• An international team of doctors and researchers has discovered a new muscle form of chaperonopathy in four patients from three families, two in Spain and one in Saudi Arabia, who had not previously been genetically diagnosed.
• The clinical examination of these patients indicates:
- a manifestation of the disease between the 1st and 4th decade;
- early respiratory failure and vertebral rigidity in all patients;
- axial hypotonia (with Beevor’s sign) and cardiomyopathy observed independently in two patients;
- no developmental delay or limb weakness.
• MRI shows:
- specific involvement of the muscles of the posterior part of the thigh (biceps femoris and semitendinosus), while the anterior part is spared;
- damage to the gluteus maximus muscle in one patient and the calf muscle (soleus) in another.
• The muscle biopsies show:
- atrophied fibres, occasionally angular and more rarely necrotic;
- inclusion bodies and bordered vacuoles.
• Creatine kinase levels range from normal to three times the upper limit of normal.

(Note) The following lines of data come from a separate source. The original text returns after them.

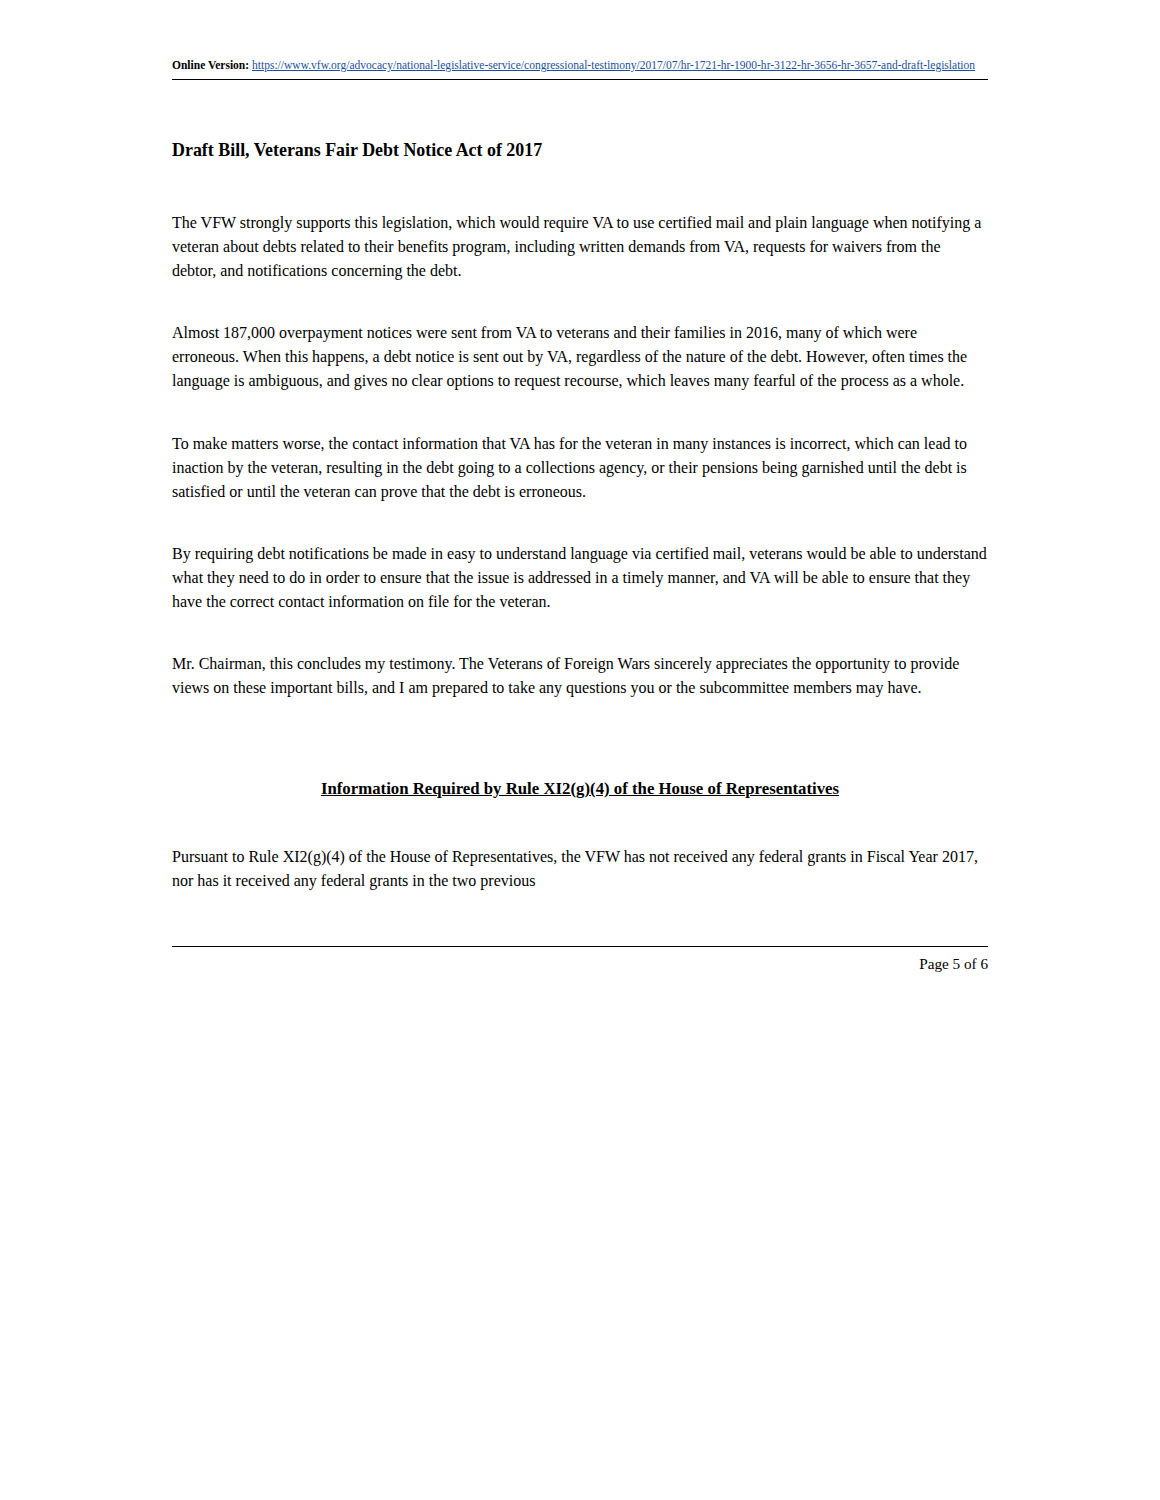Online Version: https://www.vfw.org/advocacy/national-legislative-service/congressional-testimony/2017/07/hr-1721-hr-1900-hr-3122-hr-3656-hr-3657-and-draft-legislation
Draft Bill, Veterans Fair Debt Notice Act of 2017
The VFW strongly supports this legislation, which would require VA to use certified mail and plain language when notifying a veteran about debts related to their benefits program, including written demands from VA, requests for waivers from the debtor, and notifications concerning the debt.
Almost 187,000 overpayment notices were sent from VA to veterans and their families in 2016, many of which were erroneous. When this happens, a debt notice is sent out by VA, regardless of the nature of the debt. However, often times the language is ambiguous, and gives no clear options to request recourse, which leaves many fearful of the process as a whole.
To make matters worse, the contact information that VA has for the veteran in many instances is incorrect, which can lead to inaction by the veteran, resulting in the debt going to a collections agency, or their pensions being garnished until the debt is satisfied or until the veteran can prove that the debt is erroneous.
By requiring debt notifications be made in easy to understand language via certified mail, veterans would be able to understand what they need to do in order to ensure that the issue is addressed in a timely manner, and VA will be able to ensure that they have the correct contact information on file for the veteran.
Mr. Chairman, this concludes my testimony. The Veterans of Foreign Wars sincerely appreciates the opportunity to provide views on these important bills, and I am prepared to take any questions you or the subcommittee members may have.
Information Required by Rule XI2(g)(4) of the House of Representatives
Pursuant to Rule XI2(g)(4) of the House of Representatives, the VFW has not received any federal grants in Fiscal Year 2017, nor has it received any federal grants in the two previous
Page 5 of 6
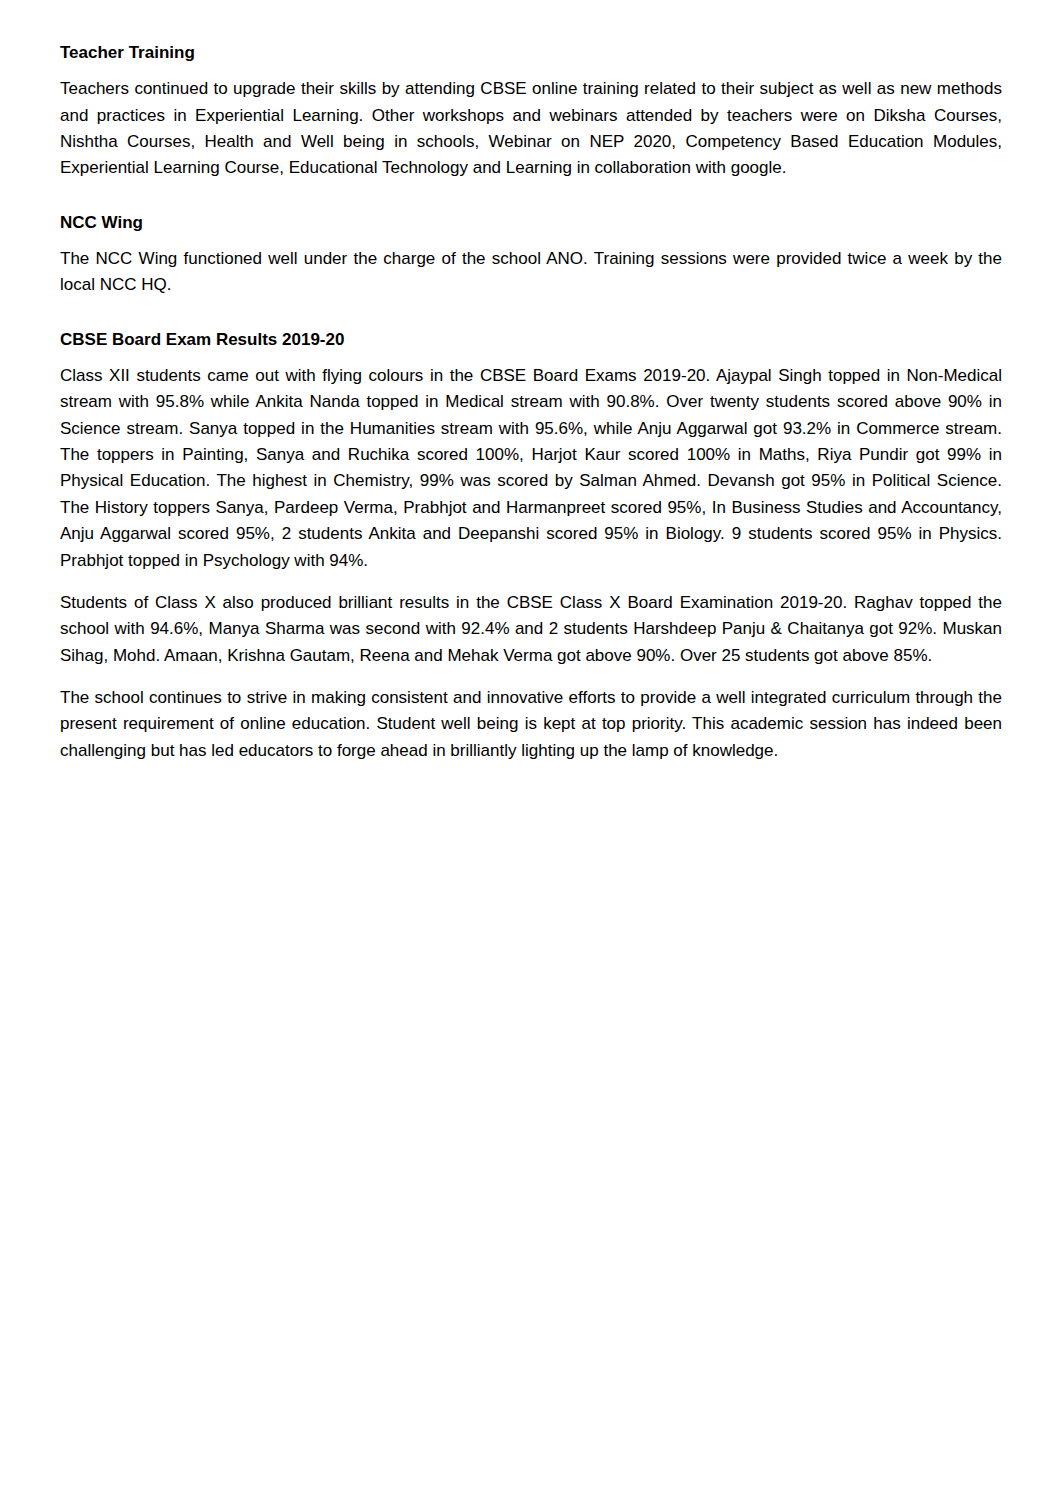Teacher Training
Teachers continued to upgrade their skills by attending CBSE online training related to their subject as well as new methods and practices in Experiential Learning. Other workshops and webinars attended by teachers were on Diksha Courses, Nishtha Courses, Health and Well being in schools, Webinar on NEP 2020, Competency Based Education Modules, Experiential Learning Course, Educational Technology and Learning in collaboration with google.
NCC Wing
The NCC Wing functioned well under the charge of the school ANO. Training sessions were provided twice a week by the local NCC HQ.
CBSE Board Exam Results 2019-20
Class XII students came out with flying colours in the CBSE Board Exams 2019-20. Ajaypal Singh topped in Non-Medical stream with 95.8% while Ankita Nanda topped in Medical stream with 90.8%. Over twenty students scored above 90% in Science stream. Sanya topped in the Humanities stream with 95.6%, while Anju Aggarwal got 93.2% in Commerce stream. The toppers in Painting, Sanya and Ruchika scored 100%, Harjot Kaur scored 100% in Maths, Riya Pundir got 99% in Physical Education. The highest in Chemistry, 99% was scored by Salman Ahmed. Devansh got 95% in Political Science. The History toppers Sanya, Pardeep Verma, Prabhjot and Harmanpreet scored 95%, In Business Studies and Accountancy, Anju Aggarwal scored 95%, 2 students Ankita and Deepanshi scored 95% in Biology. 9 students scored 95% in Physics. Prabhjot topped in Psychology with 94%.
Students of Class X also produced brilliant results in the CBSE Class X Board Examination 2019-20. Raghav topped the school with 94.6%, Manya Sharma was second with 92.4% and 2 students Harshdeep Panju & Chaitanya got 92%. Muskan Sihag, Mohd. Amaan, Krishna Gautam, Reena and Mehak Verma got above 90%. Over 25 students got above 85%.
The school continues to strive in making consistent and innovative efforts to provide a well integrated curriculum through the present requirement of online education. Student well being is kept at top priority. This academic session has indeed been challenging but has led educators to forge ahead in brilliantly lighting up the lamp of knowledge.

• Exome sequencing reveals three homozygous mutations in the DNAJB4 gene: one nonsense mutation (c.856A > T; p.Lys286Ter) and two missense mutations (c.74G > A; p.Arg25Gln and c.785 T > C; p.Leu262Ser). The latter two lead to the production of a protein that is either degraded by the cell or stable but non-functional.
• None of the heterozygous mutation carriers were affected by the disease.